I found myself there the other night after a St. Marks hiatus of several months. The only reason I’ve gone back since last fall is to drink too much at Holiday, an activity that can only be undertaken every six weeks at most, since the aftermath is something like the emotional equivalent of being stubbed out in a dirty ashtray. Holiday is physically much too close to a place I try to avoid, and emotionally just as close to the bar where I waited tables in Highland Park – the aging walls hold dark memories rather more bitter than beer. I’m a relative newcomer to Holiday (it’s a bar that has surely seen its share of newcomers) but I tend to superimpose old characters from the films I carry from my time at Mr. T’s Bowl. Beef Boy and Arlo could easily be the ghosts in a transcontinental Holiday.
But I wasn’t making my way toward Holiday the other night.
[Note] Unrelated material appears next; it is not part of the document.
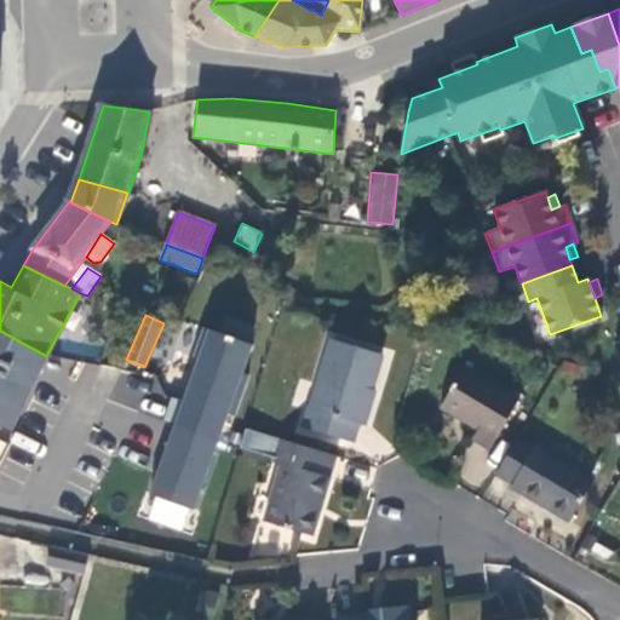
[(200,327),(151,493),(201,506),(248,342),(200,327)]
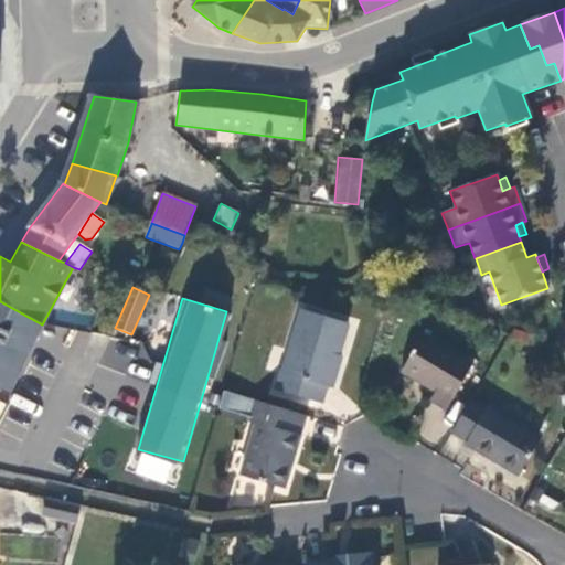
[(42,324),(0,301),(0,387),(9,392),(42,324)]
I think of paths I follow as being etched into the map of the city I hold in my head, the more frequently used the path, the deeper and more inexorable. The path I was walking the other night is one of the deepest paths I’ve cut, although perhaps worn over with a patina – I hadn’t been to Leah’s apartment since, probably, the spring. She’s been going to college upstate, finishing a long-postponed B.A., and in that void, the life she’d built in the East Village started to unravel.
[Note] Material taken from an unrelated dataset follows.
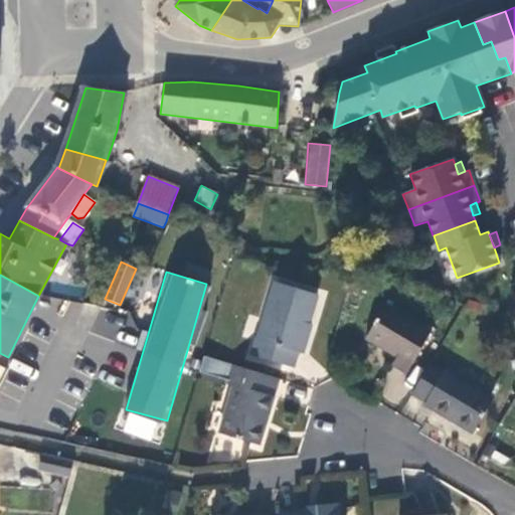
[(256,340),(251,356),(292,368),(297,353),(302,354),(308,333),(306,332),(308,325),(316,296),(275,284),(258,340),(256,340)]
Unravelled completely, really. I was on my way to be emotional support while she packed up what was left of life in the apartment she’d been sharing with her boyfriend for the last five or more years. That relationship is ending, in the kind of fireball you hear about on daytime television, or through the friend of a friend, and you always hope that it could never happen to you. I really hope it could never happen to you.
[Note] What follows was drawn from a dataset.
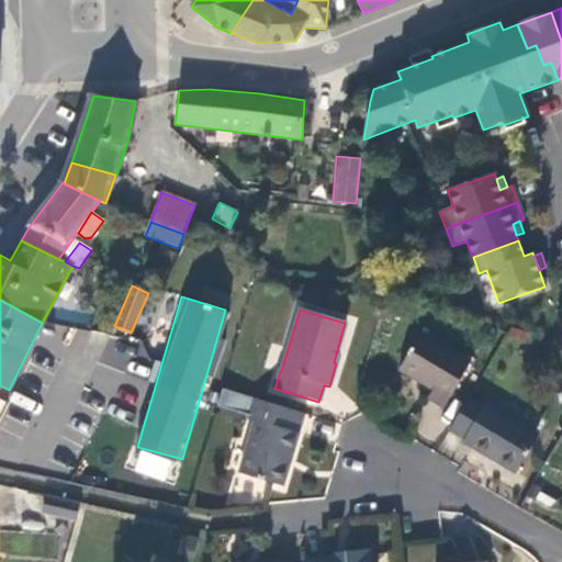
[(444,407),(471,362),(420,333),(400,370),(434,390),(428,398),(444,407)]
Leah and I have been friends since, as far as I can remember, the moment we first met. We were on the same soccer team, which started practices before the school year, in the summer of 1989. We were in the same fifth grade class. She was tiny, and adorable, and had recently transplanted from Oakland, making her an exotic factor in our very rural elementary school. We haven’t spent as much time together in the last decade or so as I would like, but she is one of the people I have loved most and longest in this world.
With other friends of hers, friends from the decade we didn’t see each other so much, I spent several hours offering her what support I could. We all did. It was rather lovely to see this handful of people, strangers linked through Leah, pushing off the dreadful buzzing hum of why we were there and simply being supportive, hilarious, overcaffeinated, amusing. Keeping the spirits at bay.
Until the last of the new friends left, and I sat with her until it was time to go, time to clear out before the ex-boyfriend came back home to fill it with dark juju clouds. And when we said goodnight I put my arms around her and she cried for a moment, and she is so tiny I felt as though I could open up my chest like an armoire and she could curl up inside me.